I had a fun time, much to my surprise. The instructor at the Clarendon Grill was funny and good at disarming the crowd. Everyone seemed to be enjoying themselves, even at their most awkward. The only real problem I had was the same problem that I have with all dance classes: there's a bit of a jump from the basic step (which even the least coordinated caperer can learn) and the more advanced spins and swings. I managed to competently massacre these slightly-better-than-basic moves during the class part of the evening, but when it came time to actually make use of them on the dance floor I drew a complete and utter blank. I'm sure the resulting cognitive chaos bore some resemblance to a thorazine-addled octopus.

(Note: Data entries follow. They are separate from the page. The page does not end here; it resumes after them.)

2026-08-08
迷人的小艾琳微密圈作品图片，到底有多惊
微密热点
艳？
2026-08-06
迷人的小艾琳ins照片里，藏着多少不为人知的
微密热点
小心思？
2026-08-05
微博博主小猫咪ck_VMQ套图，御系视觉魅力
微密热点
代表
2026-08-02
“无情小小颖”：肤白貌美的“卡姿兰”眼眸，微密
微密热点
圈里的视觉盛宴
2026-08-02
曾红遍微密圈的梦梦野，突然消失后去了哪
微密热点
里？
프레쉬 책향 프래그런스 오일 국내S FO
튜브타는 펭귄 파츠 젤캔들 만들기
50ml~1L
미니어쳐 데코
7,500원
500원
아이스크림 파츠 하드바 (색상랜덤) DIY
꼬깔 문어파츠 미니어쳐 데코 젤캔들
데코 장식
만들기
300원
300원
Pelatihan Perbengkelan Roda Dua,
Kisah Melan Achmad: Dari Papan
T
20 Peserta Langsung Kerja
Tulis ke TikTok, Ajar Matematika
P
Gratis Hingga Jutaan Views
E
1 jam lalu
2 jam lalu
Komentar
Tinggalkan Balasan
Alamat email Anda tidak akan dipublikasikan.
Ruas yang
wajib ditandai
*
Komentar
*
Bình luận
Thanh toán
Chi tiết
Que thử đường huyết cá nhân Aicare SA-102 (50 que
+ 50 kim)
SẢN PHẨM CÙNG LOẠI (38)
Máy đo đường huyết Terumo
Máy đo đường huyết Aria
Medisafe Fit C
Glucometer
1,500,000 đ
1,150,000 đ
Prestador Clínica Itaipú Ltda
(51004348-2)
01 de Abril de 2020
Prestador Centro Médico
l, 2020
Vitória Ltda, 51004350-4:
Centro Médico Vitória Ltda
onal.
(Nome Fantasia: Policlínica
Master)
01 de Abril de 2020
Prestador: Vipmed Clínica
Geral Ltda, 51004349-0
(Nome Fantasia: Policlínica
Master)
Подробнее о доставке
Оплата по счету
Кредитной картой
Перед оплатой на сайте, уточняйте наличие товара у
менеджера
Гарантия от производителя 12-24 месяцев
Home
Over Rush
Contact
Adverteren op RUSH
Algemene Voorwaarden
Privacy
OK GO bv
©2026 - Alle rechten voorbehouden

Although I am no expert, I will say this right off: for a rock musician, latin-based dance is a very odd beast. The dance takes place on an 8-count, kind of an 8/4 time, I guess. This gives enough time for moves by the male and female in turn. What complicates matters, for me, is that almost everything takes place on the 1-2-3 or the 5-6-7, with a rest on the 4 and the 8. I'm a 1 and 3 kinda guy, myself, although I certainly know the value of a 2 and 4. 1 and 5 as the initial steps in your crazy triplet structure? That's a sure solution for a confused rock bassist, particularly since the actual bass of the songs is much more straightforward. How do you play a rhythm instrument like that when the dancers are marching to a different drummer?

I want to try playing and writing some latin-influenced music, after last night. Let's put it this way: I'm kinda eyeing Salsa across the room, she seems cute enough. But I've been seeing Rock for a while now, and although we've got a pretty open relationship I just don't know if I can adapt to someone new. Besides, Rock's older sister (the Blues) would kill me if she found out.